● Instructions for the task
The response must consist of the complete listing below, reproduced without alteration.

● Recorded information
────
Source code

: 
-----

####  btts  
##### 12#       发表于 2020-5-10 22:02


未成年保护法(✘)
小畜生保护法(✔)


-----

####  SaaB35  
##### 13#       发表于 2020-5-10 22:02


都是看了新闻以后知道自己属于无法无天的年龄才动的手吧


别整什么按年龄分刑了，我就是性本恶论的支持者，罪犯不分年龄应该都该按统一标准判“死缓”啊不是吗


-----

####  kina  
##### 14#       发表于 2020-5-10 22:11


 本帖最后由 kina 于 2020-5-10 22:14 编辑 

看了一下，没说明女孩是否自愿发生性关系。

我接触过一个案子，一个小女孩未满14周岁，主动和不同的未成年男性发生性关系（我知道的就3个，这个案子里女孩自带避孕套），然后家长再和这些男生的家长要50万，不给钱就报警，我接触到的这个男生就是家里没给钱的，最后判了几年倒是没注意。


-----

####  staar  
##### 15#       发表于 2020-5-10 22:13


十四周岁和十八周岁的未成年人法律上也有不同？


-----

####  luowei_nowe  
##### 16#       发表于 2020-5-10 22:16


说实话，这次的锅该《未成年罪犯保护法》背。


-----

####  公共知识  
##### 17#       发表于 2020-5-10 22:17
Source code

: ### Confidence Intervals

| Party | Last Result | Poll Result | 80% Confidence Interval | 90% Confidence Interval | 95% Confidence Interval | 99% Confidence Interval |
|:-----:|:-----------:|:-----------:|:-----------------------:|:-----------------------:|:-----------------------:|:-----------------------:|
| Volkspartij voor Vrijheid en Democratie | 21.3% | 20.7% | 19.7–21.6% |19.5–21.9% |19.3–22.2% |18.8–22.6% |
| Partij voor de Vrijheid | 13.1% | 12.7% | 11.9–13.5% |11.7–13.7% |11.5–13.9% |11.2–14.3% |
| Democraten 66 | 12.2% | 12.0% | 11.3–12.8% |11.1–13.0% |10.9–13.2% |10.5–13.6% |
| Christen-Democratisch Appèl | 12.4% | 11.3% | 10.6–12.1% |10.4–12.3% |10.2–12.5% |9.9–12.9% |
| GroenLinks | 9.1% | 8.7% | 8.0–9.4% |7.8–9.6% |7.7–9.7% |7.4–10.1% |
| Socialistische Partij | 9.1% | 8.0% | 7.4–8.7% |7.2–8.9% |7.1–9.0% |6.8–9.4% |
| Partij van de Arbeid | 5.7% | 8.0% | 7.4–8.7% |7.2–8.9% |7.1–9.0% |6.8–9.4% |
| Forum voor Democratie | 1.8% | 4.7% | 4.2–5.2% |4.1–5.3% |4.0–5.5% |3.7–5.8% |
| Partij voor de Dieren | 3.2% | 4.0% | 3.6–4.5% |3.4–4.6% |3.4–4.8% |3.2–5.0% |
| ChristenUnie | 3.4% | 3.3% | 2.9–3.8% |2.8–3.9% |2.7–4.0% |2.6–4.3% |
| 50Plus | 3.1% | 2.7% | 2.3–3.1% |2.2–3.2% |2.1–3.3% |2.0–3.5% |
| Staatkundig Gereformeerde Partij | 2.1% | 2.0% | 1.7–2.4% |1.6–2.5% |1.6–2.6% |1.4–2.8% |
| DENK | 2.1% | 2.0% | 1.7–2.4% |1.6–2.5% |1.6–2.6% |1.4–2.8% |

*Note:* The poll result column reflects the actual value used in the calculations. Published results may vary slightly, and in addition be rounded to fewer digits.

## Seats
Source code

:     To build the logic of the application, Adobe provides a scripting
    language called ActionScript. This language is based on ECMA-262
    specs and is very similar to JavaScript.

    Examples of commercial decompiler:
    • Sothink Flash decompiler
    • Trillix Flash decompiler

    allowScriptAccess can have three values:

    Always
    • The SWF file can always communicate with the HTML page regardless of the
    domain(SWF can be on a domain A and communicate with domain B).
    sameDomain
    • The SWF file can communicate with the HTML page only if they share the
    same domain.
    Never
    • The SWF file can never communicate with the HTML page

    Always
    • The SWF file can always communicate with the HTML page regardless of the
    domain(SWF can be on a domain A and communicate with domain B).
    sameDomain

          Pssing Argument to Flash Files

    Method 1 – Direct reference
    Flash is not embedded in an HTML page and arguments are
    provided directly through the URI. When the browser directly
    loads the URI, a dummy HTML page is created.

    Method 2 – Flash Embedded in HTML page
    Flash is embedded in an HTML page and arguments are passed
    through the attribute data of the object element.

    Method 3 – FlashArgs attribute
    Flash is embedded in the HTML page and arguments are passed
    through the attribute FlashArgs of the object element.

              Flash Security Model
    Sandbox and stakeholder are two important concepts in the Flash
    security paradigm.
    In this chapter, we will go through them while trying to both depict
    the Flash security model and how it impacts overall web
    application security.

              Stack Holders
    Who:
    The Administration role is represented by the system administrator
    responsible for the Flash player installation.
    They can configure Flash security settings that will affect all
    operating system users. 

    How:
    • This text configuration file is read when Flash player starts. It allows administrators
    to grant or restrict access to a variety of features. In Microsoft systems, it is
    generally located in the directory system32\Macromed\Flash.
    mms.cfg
────
● Answer box
Source code

: 
-----

####  btts  
##### 12#       发表于 2020-5-10 22:02


未成年保护法(✘)
小畜生保护法(✔)


-----

####  SaaB35  
##### 13#       发表于 2020-5-10 22:02


都是看了新闻以后知道自己属于无法无天的年龄才动的手吧


别整什么按年龄分刑了，我就是性本恶论的支持者，罪犯不分年龄应该都该按统一标准判“死缓”啊不是吗


-----

####  kina  
##### 14#       发表于 2020-5-10 22:11


 本帖最后由 kina 于 2020-5-10 22:14 编辑 

看了一下，没说明女孩是否自愿发生性关系。

我接触过一个案子，一个小女孩未满14周岁，主动和不同的未成年男性发生性关系（我知道的就3个，这个案子里女孩自带避孕套），然后家长再和这些男生的家长要50万，不给钱就报警，我接触到的这个男生就是家里没给钱的，最后判了几年倒是没注意。


-----

####  staar  
##### 15#       发表于 2020-5-10 22:13


十四周岁和十八周岁的未成年人法律上也有不同？


-----

####  luowei_nowe  
##### 16#       发表于 2020-5-10 22:16


说实话，这次的锅该《未成年罪犯保护法》背。


-----

####  公共知识  
##### 17#       发表于 2020-5-10 22:17
Source code

: ### Confidence Intervals

| Party | Last Result | Poll Result | 80% Confidence Interval | 90% Confidence Interval | 95% Confidence Interval | 99% Confidence Interval |
|:-----:|:-----------:|:-----------:|:-----------------------:|:-----------------------:|:-----------------------:|:-----------------------:|
| Volkspartij voor Vrijheid en Democratie | 21.3% | 20.7% | 19.7–21.6% |19.5–21.9% |19.3–22.2% |18.8–22.6% |
| Partij voor de Vrijheid | 13.1% | 12.7% | 11.9–13.5% |11.7–13.7% |11.5–13.9% |11.2–14.3% |
| Democraten 66 | 12.2% | 12.0% | 11.3–12.8% |11.1–13.0% |10.9–13.2% |10.5–13.6% |
| Christen-Democratisch Appèl | 12.4% | 11.3% | 10.6–12.1% |10.4–12.3% |10.2–12.5% |9.9–12.9% |
| GroenLinks | 9.1% | 8.7% | 8.0–9.4% |7.8–9.6% |7.7–9.7% |7.4–10.1% |
| Socialistische Partij | 9.1% | 8.0% | 7.4–8.7% |7.2–8.9% |7.1–9.0% |6.8–9.4% |
| Partij van de Arbeid | 5.7% | 8.0% | 7.4–8.7% |7.2–8.9% |7.1–9.0% |6.8–9.4% |
| Forum voor Democratie | 1.8% | 4.7% | 4.2–5.2% |4.1–5.3% |4.0–5.5% |3.7–5.8% |
| Partij voor de Dieren | 3.2% | 4.0% | 3.6–4.5% |3.4–4.6% |3.4–4.8% |3.2–5.0% |
| ChristenUnie | 3.4% | 3.3% | 2.9–3.8% |2.8–3.9% |2.7–4.0% |2.6–4.3% |
| 50Plus | 3.1% | 2.7% | 2.3–3.1% |2.2–3.2% |2.1–3.3% |2.0–3.5% |
| Staatkundig Gereformeerde Partij | 2.1% | 2.0% | 1.7–2.4% |1.6–2.5% |1.6–2.6% |1.4–2.8% |
| DENK | 2.1% | 2.0% | 1.7–2.4% |1.6–2.5% |1.6–2.6% |1.4–2.8% |

*Note:* The poll result column reflects the actual value used in the calculations. Published results may vary slightly, and in addition be rounded to fewer digits.

## Seats
Source code

:     To build the logic of the application, Adobe provides a scripting
    language called ActionScript. This language is based on ECMA-262
    specs and is very similar to JavaScript.

    Examples of commercial decompiler:
    • Sothink Flash decompiler
    • Trillix Flash decompiler

    allowScriptAccess can have three values:

    Always
    • The SWF file can always communicate with the HTML page regardless of the
    domain(SWF can be on a domain A and communicate with domain B).
    sameDomain
    • The SWF file can communicate with the HTML page only if they share the
    same domain.
    Never
    • The SWF file can never communicate with the HTML page

    Always
    • The SWF file can always communicate with the HTML page regardless of the
    domain(SWF can be on a domain A and communicate with domain B).
    sameDomain

          Pssing Argument to Flash Files

    Method 1 – Direct reference
    Flash is not embedded in an HTML page and arguments are
    provided directly through the URI. When the browser directly
    loads the URI, a dummy HTML page is created.

    Method 2 – Flash Embedded in HTML page
    Flash is embedded in an HTML page and arguments are passed
    through the attribute data of the object element.

    Method 3 – FlashArgs attribute
    Flash is embedded in the HTML page and arguments are passed
    through the attribute FlashArgs of the object element.

              Flash Security Model
    Sandbox and stakeholder are two important concepts in the Flash
    security paradigm.
    In this chapter, we will go through them while trying to both depict
    the Flash security model and how it impacts overall web
    application security.

              Stack Holders
    Who:
    The Administration role is represented by the system administrator
    responsible for the Flash player installation.
    They can configure Flash security settings that will affect all
    operating system users. 

    How:
    • This text configuration file is read when Flash player starts. It allows administrators
    to grant or restrict access to a variety of features. In Microsoft systems, it is
    generally located in the directory system32\Macromed\Flash.
    mms.cfg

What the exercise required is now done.